§ **What you need to do**
Take the data below and repeat it exactly.

§ **Data excerpt**
---
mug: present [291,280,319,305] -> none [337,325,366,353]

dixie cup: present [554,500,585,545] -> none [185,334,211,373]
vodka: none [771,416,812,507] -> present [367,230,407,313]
---
§ **Solution**
mug: present [291,280,319,305] -> none [337,325,366,353]

dixie cup: present [554,500,585,545] -> none [185,334,211,373]
vodka: none [771,416,812,507] -> present [367,230,407,313]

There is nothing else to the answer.